◆ **Text provided**:
For instance, a glass fibre cable may be provided as component 25 in between the gas transportation tube 9 and the further tubes 22 arranged for exhibiting essentially a triangular cross-section of the gas transportation arrangement 1. As additional component 25 also a metal cable, for instance a steel cable, and/or at least one cable-like measurement device for measuring a temperature and/or a vibration of the gas transportation arrangement 1 may be used. As cable-like measurement device, for instance one or more glass fibres for measuring a temperature and/or a vibration of the gas transportation arrangement 1 may be used. Also a temperature sensor connected to one or more cables may be used as component 25.

In FIG. 11, an eighth embodiment of a gas transportation arrangement 1 is shown. In this embodiment, the gas transportation arrangement 1 comprises two gas transportation tubes 9 and two further tubes 22 as weight means. Furthermore, the gas transportation arrangement 1 comprises five additional components 25, which each may be a communication cable, a metal cable, a cable-like measurement device and/or a supporting structure supporting the gas transportation tubes 9 and the further tubes 22 against each other.

All components of the transportation arrangement 1 are arranged such that a bundle is formed which comprises a high fill factor of the quadrangular cross-sectional area of the bundle. Therefore, the components with smaller radii, here the additional components 25, are arranged in between two or more of the gas transportation tubes and/or the further tubes 22, which comprise a larger diameter. It is also possible that also the diameter of the gas transportation tubes 9 and/or the further tubes 22 are different.

In FIG. 12, a ninth embodiment of a gas transportation arrangement 1 is shown. In this embodiment, an electrical power cable 15 arranged inside a further tube 22 is used as a weight means for counteracting the buoyancy of the two gas transportation tubes 9 of the transportation arrangement 1. Furthermore, the gas transportation arrangement 1 comprises four additional components 25, as previously described. It is in particular possible that at least one of the additional components 25 arranged adjacent to the further tube 22 surrounding the electrical power cable 15 is used for temperature measurement, so that for instance water can be applied to the interior 23 as liquid medium 24 during or after the installation of the gas transportation arrangement 1 for cooling the electrical power cable 15 using a flow of water in the interior 23 of the further tube 22. The components are coupled together using a coupling means 26 surrounding an outer circumference of the bundle of components, wherein for instance a steel band fastener is used as coupling means 26.

In FIG. 13, a tenth embodiment of a gas transportation arrangement 1 is shown. In this embodiment, the gas transportation arrangement 1 comprises four gas transporting tubes 9 and two further tubes 22, which surround an electrical power cable 15 arranged in the interior 23 of the respective further tubes 22. In this embodiment, the further tubes 22 and the electrical power cables 15 are used as weight means supplying weight to the gas transportation arrangement 1. Furthermore, the gas transportation arrangement 1 comprises eight additional components 25. It is in particular possible that the two additional components 25 arranged each in the middle of the bundle in between the two further tubes 22 and two of the gas transportation tubes 9 are communication cables and/or unshielded electrical power cables, since a protection of these components 25 is obtained by the further tubes 22 and the gas transportation tubes 9. The additional components 25 arranged on the outer circumference of the bundle may be for instance steel cables, adding additional weight and stability to the gas transportation arrangement 1.

◆ **Directive a**:
Locate every line in the entries below that contains the string "treble", and copy each of those lines.

[Stored entries]
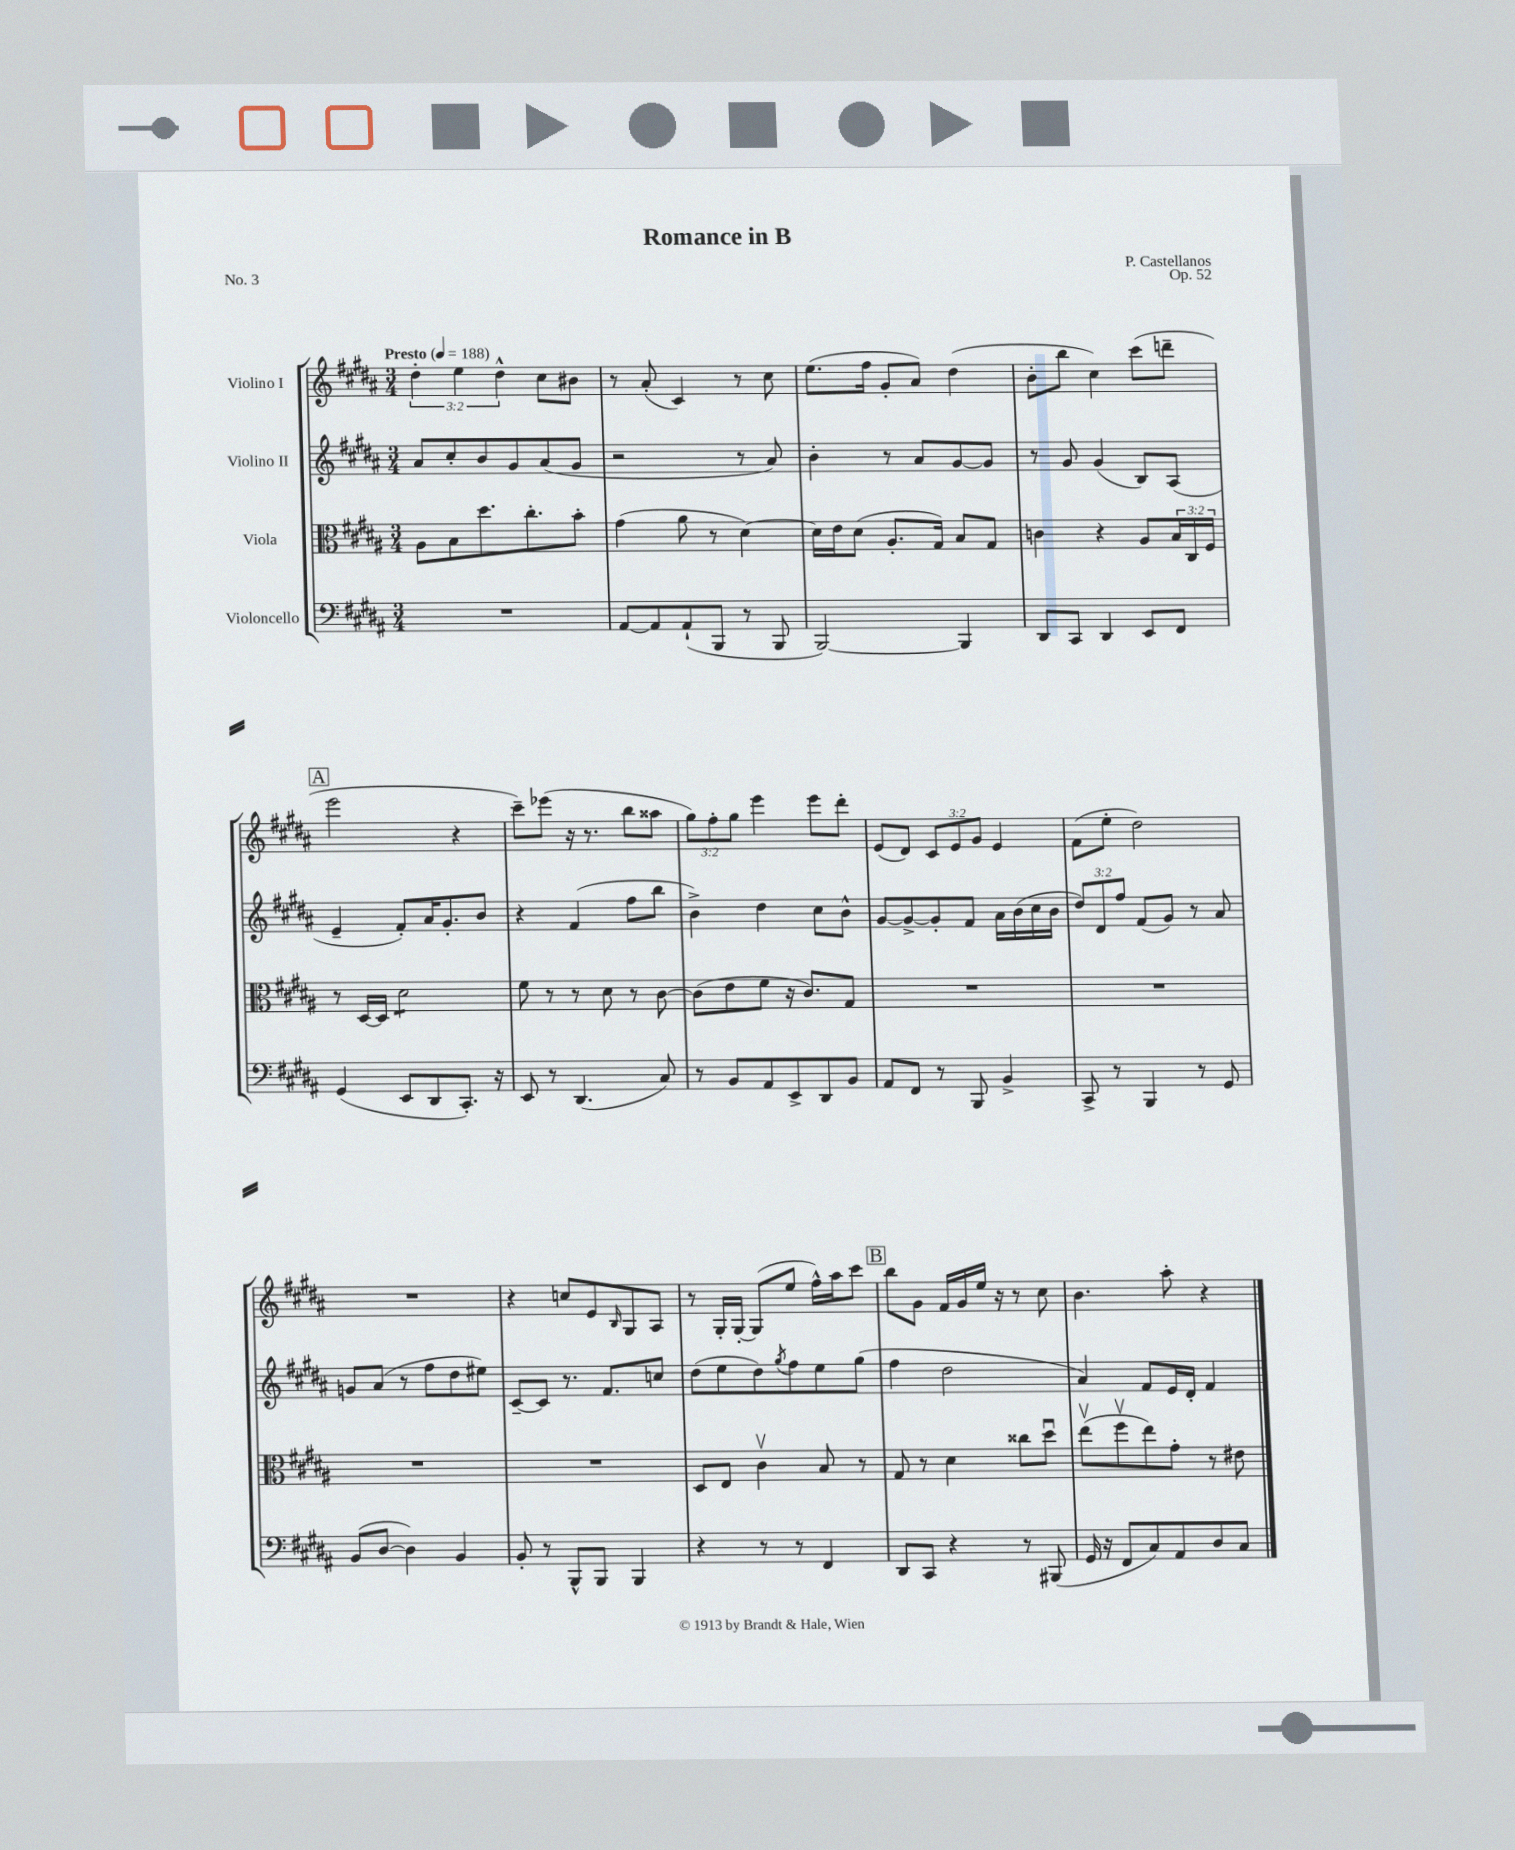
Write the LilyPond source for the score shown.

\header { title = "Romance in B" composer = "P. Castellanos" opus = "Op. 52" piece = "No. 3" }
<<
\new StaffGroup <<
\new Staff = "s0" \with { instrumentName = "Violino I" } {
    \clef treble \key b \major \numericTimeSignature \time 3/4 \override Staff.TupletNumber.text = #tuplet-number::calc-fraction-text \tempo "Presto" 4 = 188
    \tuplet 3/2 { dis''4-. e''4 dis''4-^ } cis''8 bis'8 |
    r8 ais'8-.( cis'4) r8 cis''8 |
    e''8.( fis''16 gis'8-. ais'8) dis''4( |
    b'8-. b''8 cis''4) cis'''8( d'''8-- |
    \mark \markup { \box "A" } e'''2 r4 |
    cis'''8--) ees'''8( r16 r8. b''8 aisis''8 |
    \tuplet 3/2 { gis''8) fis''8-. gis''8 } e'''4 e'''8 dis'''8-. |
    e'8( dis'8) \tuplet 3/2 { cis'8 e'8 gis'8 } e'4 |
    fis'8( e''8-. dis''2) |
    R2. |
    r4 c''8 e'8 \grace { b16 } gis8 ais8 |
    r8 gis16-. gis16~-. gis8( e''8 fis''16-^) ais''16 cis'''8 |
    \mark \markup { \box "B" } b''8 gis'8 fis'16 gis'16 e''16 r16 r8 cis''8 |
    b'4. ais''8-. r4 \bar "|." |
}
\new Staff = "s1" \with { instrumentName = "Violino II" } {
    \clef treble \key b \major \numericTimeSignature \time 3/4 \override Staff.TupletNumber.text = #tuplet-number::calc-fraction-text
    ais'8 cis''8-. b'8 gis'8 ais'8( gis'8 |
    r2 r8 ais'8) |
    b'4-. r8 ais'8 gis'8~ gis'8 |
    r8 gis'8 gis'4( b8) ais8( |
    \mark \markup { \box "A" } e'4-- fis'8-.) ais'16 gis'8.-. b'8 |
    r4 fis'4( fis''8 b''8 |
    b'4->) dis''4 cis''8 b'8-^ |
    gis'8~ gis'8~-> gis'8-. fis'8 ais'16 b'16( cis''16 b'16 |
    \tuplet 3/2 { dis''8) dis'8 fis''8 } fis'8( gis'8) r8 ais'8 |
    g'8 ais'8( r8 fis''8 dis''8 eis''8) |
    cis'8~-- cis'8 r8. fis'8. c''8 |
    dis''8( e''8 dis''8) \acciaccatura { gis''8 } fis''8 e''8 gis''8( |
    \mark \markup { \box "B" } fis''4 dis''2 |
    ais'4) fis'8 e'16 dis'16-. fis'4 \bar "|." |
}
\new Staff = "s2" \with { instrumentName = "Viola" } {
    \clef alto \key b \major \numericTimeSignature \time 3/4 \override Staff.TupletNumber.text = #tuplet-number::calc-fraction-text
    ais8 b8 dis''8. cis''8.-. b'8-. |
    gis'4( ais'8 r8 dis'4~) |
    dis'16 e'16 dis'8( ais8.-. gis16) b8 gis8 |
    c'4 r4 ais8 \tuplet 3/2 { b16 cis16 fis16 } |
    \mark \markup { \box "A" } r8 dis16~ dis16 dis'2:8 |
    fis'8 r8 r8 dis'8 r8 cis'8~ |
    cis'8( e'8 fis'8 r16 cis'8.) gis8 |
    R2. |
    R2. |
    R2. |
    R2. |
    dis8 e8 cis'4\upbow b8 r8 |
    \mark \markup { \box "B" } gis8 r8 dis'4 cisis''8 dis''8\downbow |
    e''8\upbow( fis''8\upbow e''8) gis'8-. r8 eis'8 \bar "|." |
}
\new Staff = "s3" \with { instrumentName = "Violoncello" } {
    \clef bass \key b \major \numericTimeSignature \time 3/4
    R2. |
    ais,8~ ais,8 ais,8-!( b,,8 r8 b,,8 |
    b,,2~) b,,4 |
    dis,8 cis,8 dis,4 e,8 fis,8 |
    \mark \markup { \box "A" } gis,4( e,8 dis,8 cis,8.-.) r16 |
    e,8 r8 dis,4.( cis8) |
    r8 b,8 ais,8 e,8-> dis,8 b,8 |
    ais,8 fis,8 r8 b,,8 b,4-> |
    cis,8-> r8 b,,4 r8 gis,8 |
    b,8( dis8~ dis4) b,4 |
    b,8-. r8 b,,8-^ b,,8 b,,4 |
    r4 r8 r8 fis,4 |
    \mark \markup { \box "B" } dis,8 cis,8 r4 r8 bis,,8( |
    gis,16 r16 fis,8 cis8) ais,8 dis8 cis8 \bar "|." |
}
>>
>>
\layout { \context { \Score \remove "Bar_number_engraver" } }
---
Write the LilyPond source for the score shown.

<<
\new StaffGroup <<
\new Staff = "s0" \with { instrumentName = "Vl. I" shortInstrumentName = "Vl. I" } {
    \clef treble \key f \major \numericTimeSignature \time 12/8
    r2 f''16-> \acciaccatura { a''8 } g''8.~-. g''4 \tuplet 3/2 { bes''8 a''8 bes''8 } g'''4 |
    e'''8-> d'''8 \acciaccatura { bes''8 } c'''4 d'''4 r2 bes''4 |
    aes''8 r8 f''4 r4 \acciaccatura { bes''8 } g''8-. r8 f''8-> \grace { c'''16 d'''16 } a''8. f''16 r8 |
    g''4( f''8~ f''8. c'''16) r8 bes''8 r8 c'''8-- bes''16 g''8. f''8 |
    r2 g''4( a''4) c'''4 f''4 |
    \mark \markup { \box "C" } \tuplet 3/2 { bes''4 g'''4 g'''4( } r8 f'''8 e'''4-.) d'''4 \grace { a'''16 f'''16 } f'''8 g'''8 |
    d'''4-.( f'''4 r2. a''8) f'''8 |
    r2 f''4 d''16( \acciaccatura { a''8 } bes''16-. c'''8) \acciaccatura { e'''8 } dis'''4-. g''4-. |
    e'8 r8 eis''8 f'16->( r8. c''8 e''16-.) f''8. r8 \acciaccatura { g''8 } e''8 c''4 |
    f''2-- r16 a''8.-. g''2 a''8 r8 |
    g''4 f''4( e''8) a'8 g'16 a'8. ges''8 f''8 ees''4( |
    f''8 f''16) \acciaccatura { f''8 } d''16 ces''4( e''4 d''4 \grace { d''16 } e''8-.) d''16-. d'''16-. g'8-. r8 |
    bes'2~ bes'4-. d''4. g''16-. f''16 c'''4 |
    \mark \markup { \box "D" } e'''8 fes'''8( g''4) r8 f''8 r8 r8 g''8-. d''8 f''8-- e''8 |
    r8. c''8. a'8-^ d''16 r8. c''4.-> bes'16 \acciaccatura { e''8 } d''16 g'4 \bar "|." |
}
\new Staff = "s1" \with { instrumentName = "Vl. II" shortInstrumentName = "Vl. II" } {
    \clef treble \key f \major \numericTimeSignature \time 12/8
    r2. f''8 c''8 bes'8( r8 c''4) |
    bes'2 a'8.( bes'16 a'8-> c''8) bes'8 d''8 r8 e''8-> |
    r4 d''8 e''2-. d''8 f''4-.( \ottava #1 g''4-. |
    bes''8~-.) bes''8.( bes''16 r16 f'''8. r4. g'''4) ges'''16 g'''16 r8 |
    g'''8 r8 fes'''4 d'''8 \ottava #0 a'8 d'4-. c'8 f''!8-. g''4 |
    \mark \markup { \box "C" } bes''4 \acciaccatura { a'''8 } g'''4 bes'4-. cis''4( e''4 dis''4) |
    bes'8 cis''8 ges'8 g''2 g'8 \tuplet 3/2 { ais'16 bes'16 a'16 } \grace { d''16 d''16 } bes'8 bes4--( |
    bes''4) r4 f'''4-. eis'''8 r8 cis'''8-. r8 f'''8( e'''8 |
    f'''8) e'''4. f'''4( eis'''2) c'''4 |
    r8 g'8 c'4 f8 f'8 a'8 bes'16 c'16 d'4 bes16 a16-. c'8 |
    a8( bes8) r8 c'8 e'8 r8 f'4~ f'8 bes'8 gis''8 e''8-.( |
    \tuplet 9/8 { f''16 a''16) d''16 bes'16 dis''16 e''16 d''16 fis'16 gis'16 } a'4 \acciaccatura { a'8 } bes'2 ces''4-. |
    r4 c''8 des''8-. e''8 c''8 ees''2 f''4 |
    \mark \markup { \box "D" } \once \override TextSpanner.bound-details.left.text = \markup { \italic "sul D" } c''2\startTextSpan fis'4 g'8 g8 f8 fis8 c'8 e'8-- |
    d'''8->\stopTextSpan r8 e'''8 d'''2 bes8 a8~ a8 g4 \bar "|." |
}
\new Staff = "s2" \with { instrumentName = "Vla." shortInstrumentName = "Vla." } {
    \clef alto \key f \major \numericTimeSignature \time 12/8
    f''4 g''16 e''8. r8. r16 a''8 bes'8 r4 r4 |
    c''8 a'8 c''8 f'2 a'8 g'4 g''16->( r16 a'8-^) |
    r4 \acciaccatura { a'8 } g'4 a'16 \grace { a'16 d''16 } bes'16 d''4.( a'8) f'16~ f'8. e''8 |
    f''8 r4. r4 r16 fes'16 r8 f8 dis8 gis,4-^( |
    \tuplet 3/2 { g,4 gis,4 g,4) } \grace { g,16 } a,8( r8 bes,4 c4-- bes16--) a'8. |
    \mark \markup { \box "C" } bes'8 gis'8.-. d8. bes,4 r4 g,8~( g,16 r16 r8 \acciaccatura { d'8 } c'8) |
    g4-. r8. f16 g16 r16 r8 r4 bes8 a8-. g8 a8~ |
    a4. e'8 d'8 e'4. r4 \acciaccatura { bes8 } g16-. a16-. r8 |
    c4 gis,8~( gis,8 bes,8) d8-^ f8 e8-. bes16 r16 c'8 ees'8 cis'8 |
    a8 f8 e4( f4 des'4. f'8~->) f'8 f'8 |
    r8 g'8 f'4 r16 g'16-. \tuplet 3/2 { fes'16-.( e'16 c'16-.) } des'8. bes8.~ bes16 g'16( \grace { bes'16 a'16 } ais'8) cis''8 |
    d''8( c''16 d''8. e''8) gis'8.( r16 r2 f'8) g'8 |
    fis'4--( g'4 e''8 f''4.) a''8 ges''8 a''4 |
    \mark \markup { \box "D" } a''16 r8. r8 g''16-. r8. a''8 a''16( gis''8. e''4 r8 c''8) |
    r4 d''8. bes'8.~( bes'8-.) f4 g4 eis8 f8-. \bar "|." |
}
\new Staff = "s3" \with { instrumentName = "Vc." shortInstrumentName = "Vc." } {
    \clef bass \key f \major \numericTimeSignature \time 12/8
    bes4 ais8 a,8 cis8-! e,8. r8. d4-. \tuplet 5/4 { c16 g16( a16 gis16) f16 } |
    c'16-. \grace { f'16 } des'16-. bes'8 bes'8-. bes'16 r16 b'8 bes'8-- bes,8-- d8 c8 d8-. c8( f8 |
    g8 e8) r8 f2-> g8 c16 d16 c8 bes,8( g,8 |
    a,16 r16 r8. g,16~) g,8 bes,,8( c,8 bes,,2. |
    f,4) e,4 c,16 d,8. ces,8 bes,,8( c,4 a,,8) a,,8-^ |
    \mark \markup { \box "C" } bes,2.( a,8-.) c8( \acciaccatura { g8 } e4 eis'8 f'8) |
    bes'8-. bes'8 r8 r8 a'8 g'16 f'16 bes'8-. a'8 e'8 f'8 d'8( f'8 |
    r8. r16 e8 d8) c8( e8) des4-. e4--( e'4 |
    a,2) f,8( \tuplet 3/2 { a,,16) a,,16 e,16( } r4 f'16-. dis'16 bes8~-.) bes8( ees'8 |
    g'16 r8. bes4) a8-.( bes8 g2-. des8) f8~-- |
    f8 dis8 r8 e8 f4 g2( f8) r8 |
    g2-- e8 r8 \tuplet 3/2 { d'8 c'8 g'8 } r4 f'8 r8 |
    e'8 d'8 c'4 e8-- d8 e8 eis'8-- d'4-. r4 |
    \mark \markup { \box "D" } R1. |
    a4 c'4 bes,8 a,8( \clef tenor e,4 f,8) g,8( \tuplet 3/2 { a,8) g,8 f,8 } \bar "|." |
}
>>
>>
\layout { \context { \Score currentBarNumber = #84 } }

◆ **Directive b**:
Quote the passage of the gas transportation text from "All components of" up to and including "22 are different.".

◆ **Exercise solution a**:
    \clef treble \key b \major \numericTimeSignature \time 3/4 \override Staff.TupletNumber.text = #tuplet-number::calc-fraction-text \tempo "Presto" 4 = 188
    \clef treble \key b \major \numericTimeSignature \time 3/4 \override Staff.TupletNumber.text = #tuplet-number::calc-fraction-text
    \clef treble \key f \major \numericTimeSignature \time 12/8
    \clef treble \key f \major \numericTimeSignature \time 12/8

◆ **Exercise solution b**:
All components of the transportation arrangement 1 are arranged such that a bundle is formed which comprises a high fill factor of the quadrangular cross-sectional area of the bundle. Therefore, the components with smaller radii, here the additional components 25, are arranged in between two or more of the gas transportation tubes and/or the further tubes 22, which comprise a larger diameter. It is also possible that also the diameter of the gas transportation tubes 9 and/or the further tubes 22 are different.